Wednesday, July 23, 2008

The Power of Averages

Some may be familiar with the anecdote of when Sir Francis Galton visited a livestock fair in 1906. While there, he stumbled onto a contest where villagers were to guess the weight of an ox. He found that if he took the average of all the guesses, it came within one pound, even though no one's guess was correct.

All this to say, I am a little disappointed that the average of all the experts didn't quite work out in this situation. I am continually stunned by the fact that so many "experts" were blindsided by the housing and mortgage bubbles.

If you ask me, most were clueless because they were so out of touch with average Americans. If you are working 80 hours a week, and only hang out with like minded individuals (often from the same profession), you have no way of knowing the struggles average people face. As I stated in an earlier post, Wall Street does not know the lives behind the Main Street data. The data can only tell you so much. When things were good, no one felt the need to look beyond the data.
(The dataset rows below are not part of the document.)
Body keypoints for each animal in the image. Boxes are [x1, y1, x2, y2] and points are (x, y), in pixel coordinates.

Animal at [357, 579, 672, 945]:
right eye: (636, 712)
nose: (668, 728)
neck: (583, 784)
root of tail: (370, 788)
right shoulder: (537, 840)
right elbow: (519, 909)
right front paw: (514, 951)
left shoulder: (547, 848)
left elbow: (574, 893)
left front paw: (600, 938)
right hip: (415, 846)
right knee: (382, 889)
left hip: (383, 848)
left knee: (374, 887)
This is where I have always had the upper hand. I'm the type of person who will start chatting you up in line at the supermarket to pass the time. I was also that person in high school who refused to stick with one particular group of friends (the jocks, the ags, the surfers, the goths etc). I have family all over the state in many lines of work (some blue collar, some white collar) and I love to listen to people's stories (which is ironic since I tell mine on a daily basis).

So yes, I have a masters and can analyze data, but I also read columns from various new sources (not just gloom and doom blogs), and listen to what average people have to say. Of course I sometimes get worked up reading the housing bubble blogs, but I try hard to keep an open and objective frame of mind.

2 comments:

Jacob said...

The people guesses about the ox have motivation to make a good guess. There is a prize involved.
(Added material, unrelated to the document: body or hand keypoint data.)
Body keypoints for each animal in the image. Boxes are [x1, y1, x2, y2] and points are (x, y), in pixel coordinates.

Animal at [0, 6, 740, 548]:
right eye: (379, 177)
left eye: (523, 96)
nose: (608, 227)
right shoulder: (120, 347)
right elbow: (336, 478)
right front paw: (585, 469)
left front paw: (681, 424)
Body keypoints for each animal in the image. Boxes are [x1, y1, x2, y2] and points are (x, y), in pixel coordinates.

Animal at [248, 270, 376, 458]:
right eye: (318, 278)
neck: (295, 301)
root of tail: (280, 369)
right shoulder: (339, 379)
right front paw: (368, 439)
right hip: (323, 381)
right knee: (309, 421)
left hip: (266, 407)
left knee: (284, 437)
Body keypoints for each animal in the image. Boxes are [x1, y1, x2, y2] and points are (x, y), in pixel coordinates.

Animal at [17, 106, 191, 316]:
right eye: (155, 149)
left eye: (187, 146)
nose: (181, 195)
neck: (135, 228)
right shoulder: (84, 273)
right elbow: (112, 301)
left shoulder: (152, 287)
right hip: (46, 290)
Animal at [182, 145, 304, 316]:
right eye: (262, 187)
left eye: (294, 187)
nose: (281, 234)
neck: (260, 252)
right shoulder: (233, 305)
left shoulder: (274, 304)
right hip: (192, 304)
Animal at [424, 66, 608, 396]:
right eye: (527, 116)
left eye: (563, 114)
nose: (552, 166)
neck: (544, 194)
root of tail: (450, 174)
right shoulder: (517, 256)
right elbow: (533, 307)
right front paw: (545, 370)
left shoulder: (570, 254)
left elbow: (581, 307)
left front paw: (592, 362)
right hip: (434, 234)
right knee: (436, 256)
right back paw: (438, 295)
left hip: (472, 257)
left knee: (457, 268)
Whereas "experts" in housing or financial markets have motivation to paint a rosey picture.

So they pick their "facts" and go out and find statistics to support them.

I have no doubt that most "experts" knew full well that there was going to be a problem. But the checks kepts rolling in so nobody cared.

Anonymous said...

Great Post.

Data is always old news. Good historically but never to be confused with the current reality.